Suggested questions to ask your insurance company:
- Does my plan cover naturopathic medicine or services rendered by a naturopathic physician?
- Is my selected doctor (Gray, Kass, McDaniel) a preferred (in network) provider? If you need the doctor’s NPI or tax ID in order to get verification, please call the office — our front desk can provide this information.
- If they are not in network, do I have out-of-network coverage? How will my care be covered out-of-network?
- Do I have a deductible, and how much is remaining?
- At what percentage will my insurance cover my care?
- What are my preventive benefits?
About billing for well child visits:
The services provided as part of a well-child checkup are generally defined by the health insurance company. These checkups include an assessment of growth and development, screening for medical and psychosocial problems, anticipatory guidance to aid parents in the next stage of their child’s development, a review of your child’s vaccination history and status and administration of any vaccines necessary. We are happy to address questions that come up during the visit, and most can be answered simply and fall within the scope of this well child checkup.
Sometimes, a more significant health problem will be identified over the course of this visit. If so, the time and effort spent addressing these concerns go beyond the scope of what is covered by a well-child exam. Some examples include:
- a new problem that requires diagnostic testing, referral to a specialist or sub-specialist, significant change in treatment for an existing concern, or prescription of a new medication. For example, at a 9-month baby visit, baby John is weighed and measured and is found not to have gained weight appropriately. Lab testing is done to check for anemia and a special feeding plan is set up.

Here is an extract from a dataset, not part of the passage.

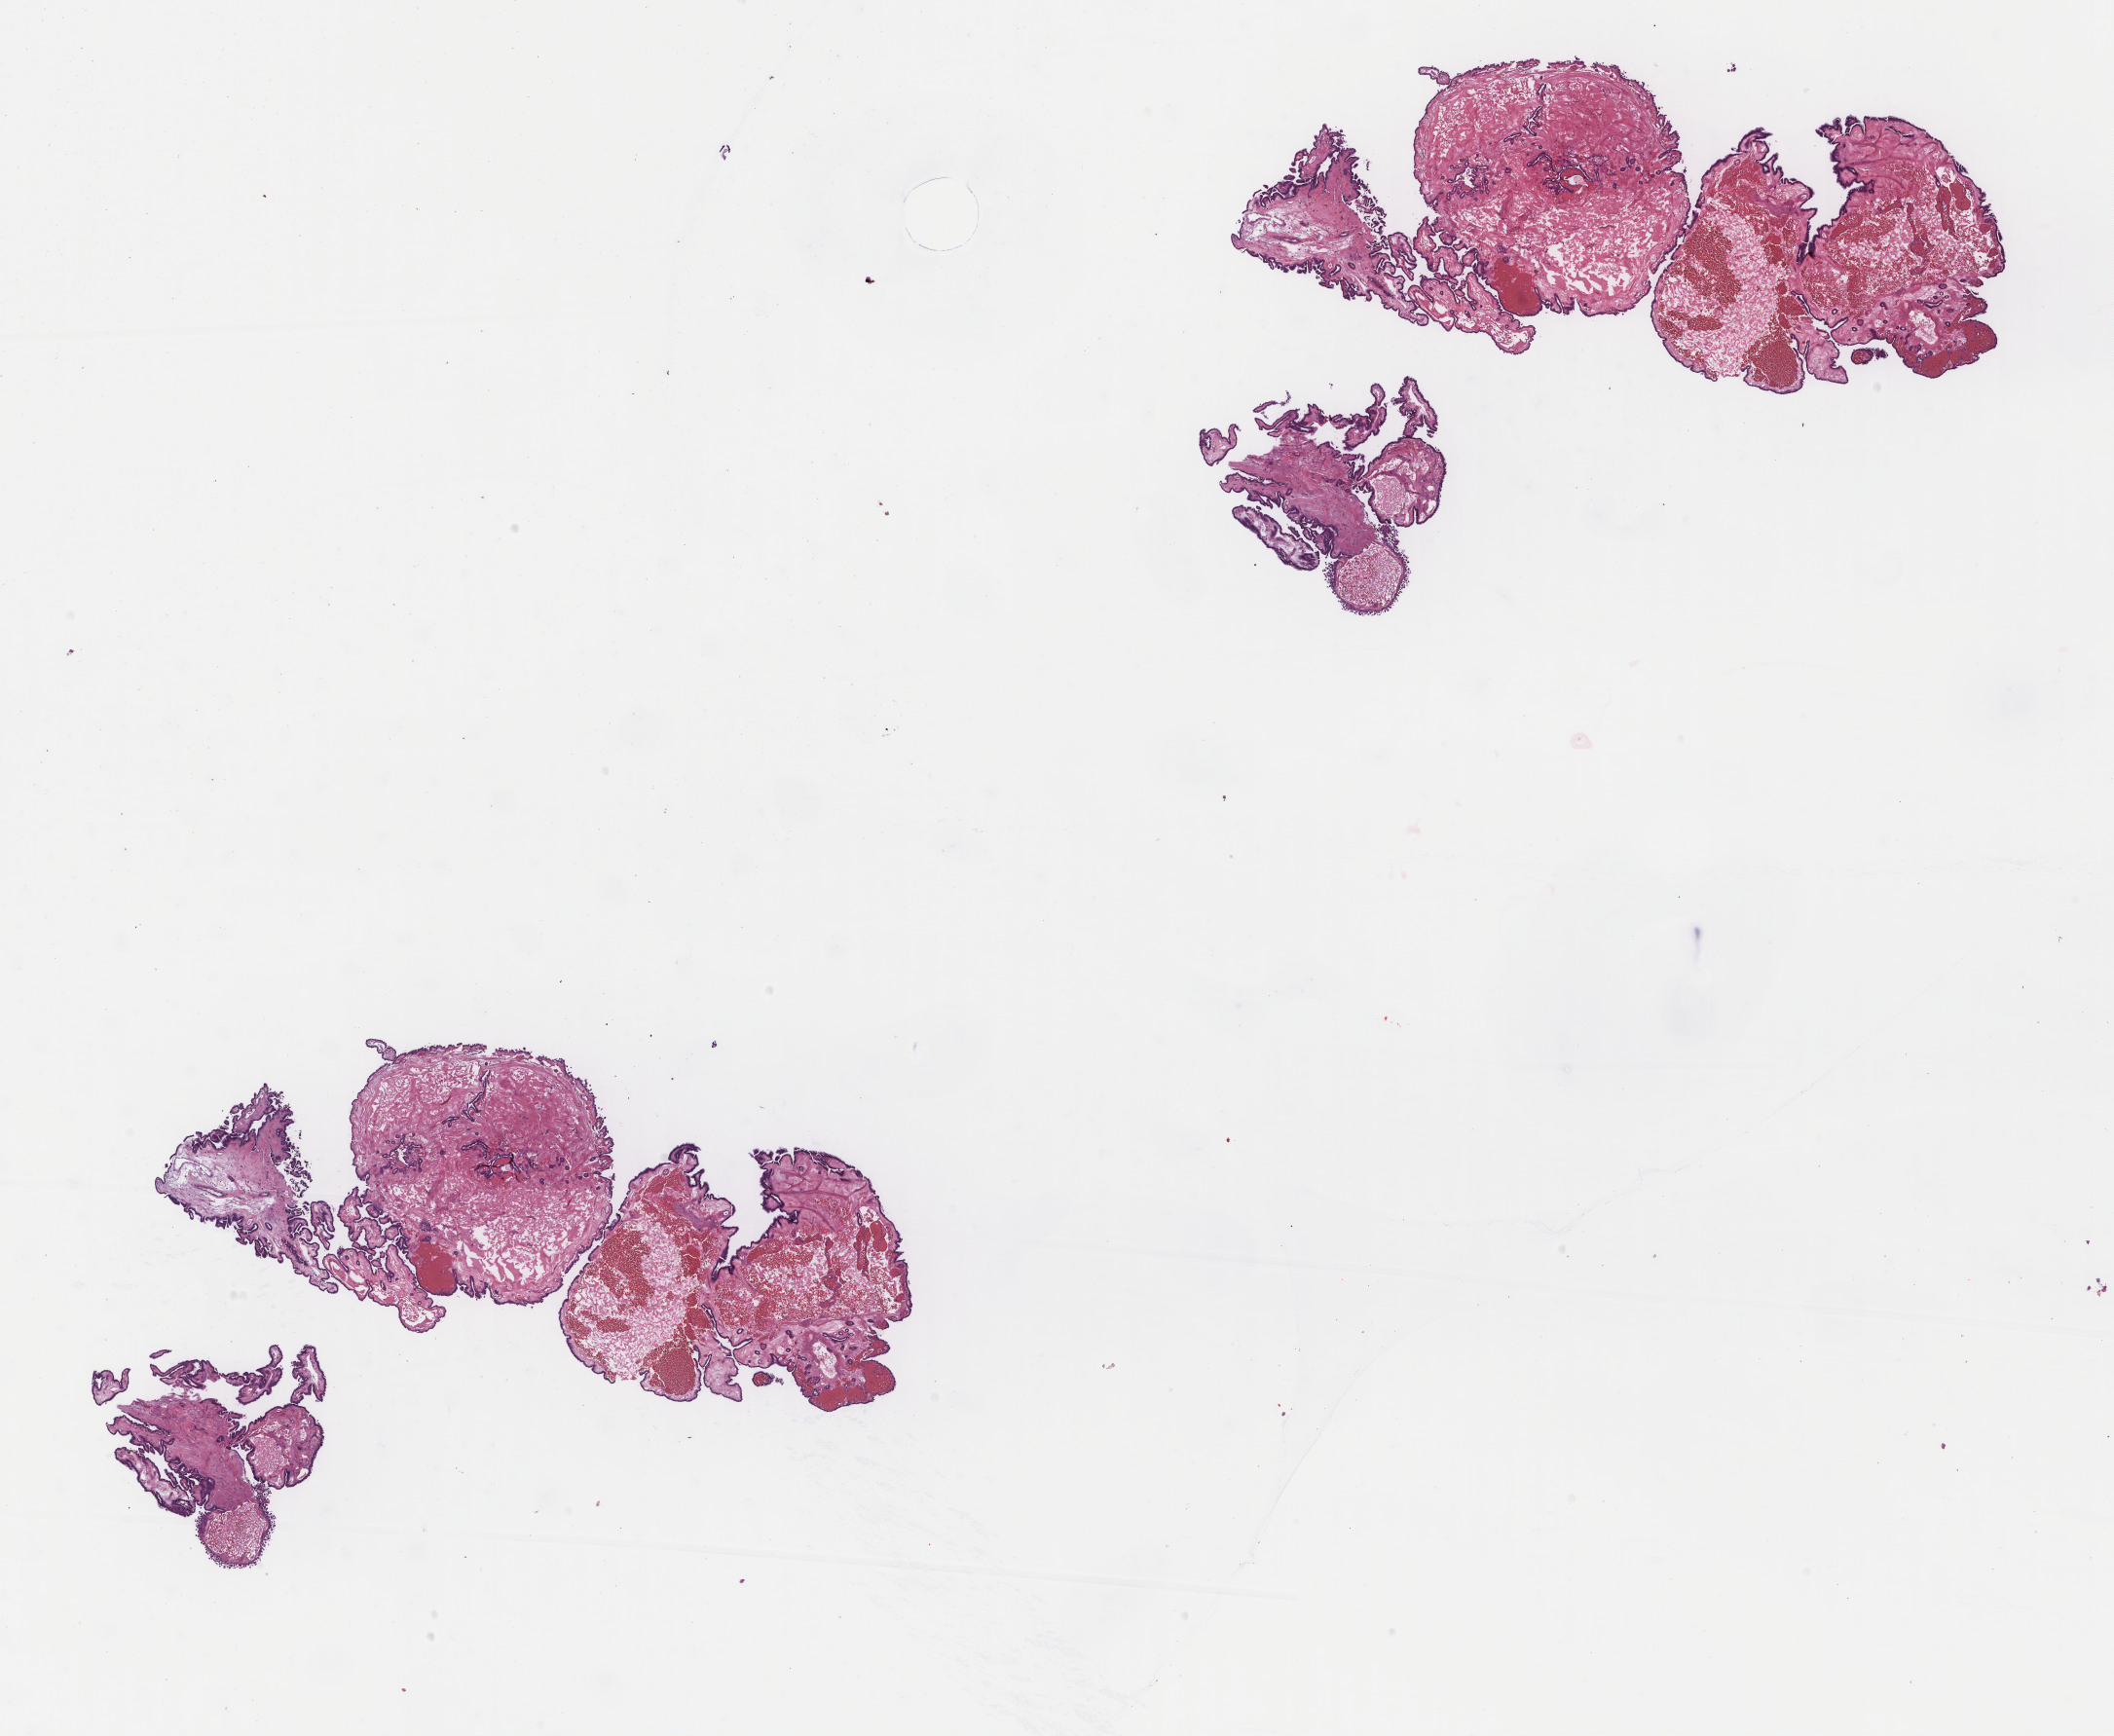
Digitized H&E-stained tissue section (whole slide), shown as a low-resolution overview of the whole scanned area (about 17.2 x 14.2 mm, slide scanned at 40x), formalin-fixed paraffin-embedded (FFPE) diagnostic section, primary tumour sample from the thyroid. Female, age 40 years at initial diagnosis.
AJCC pathologic stage: I (7th edition). TNM: T2 N0 MX. Diagnosis: Papillary adenocarcinoma, NOS (thyroid gland). Lymph nodes positive (case pathology): 0 of 3 examined.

- an in-depth discussion of a chronic medical issue that requires a detailed review of the existing treatment plan, and/or a change in treatment or a new diagnostic workup. For example, young Cara has congenital hypothyroidism and is on thyroid hormone replacement. Her recent labs are reviewed and her growth is assessed and a change is made to her medication. She is also referred back to Endocrinology for follow up.
When one of these scenarios arises, your doctor will typically submit billing codes for both a well-child visit and a “modifier” that indicates that an illness or problem was treated in the same visit. This is standard billing practice among all primary care providers and is accepted as standard practice by government agencies and by private health insurers. While most plans cover preventive care in full with no co-pay, there is often a co-pay, co-insurance or deductible associated with the “modifier” billing codes.
It is important to review chronic health conditions, so we encourage you to schedule this visit separately if possible.
About billing for routine adult preventive exams:
As described above for well-child visits, the topics expected to be covered during a routine adult preventive exam (“annual physical”) are defined by the insurance companies based on the age and gender of the adult. These generally include screenings for health problems and ordering certain tests appropriate for your stage of life.
If you have significant medical concerns outside of those, and they are treated with new medication, tests, or referrals, your doctor will typically submit billing codes for both a routine physical and a “modifier” that indicates that an illness was treated in the same visit. This is standard billing practice among all primary care providers. These modifier codes are accepted as standard practice by government agencies and by private health insurers. Though routine preventive care is often covered at 100% without a co-pay, your insurance company may require that you pay a co-pay, co-insurance, or deductible of this secondary portion.
Example: a 45-year-old man is found to have high blood pressure during his routine visit. A diet and exercise plan is set up, recommendations are made for home blood pressure monitoring, labs are ordered, and a supplement or medication is prescribed. He is asked to return for follow up. This is a new diagnosis involving management that goes beyond the scope of routine preventive care.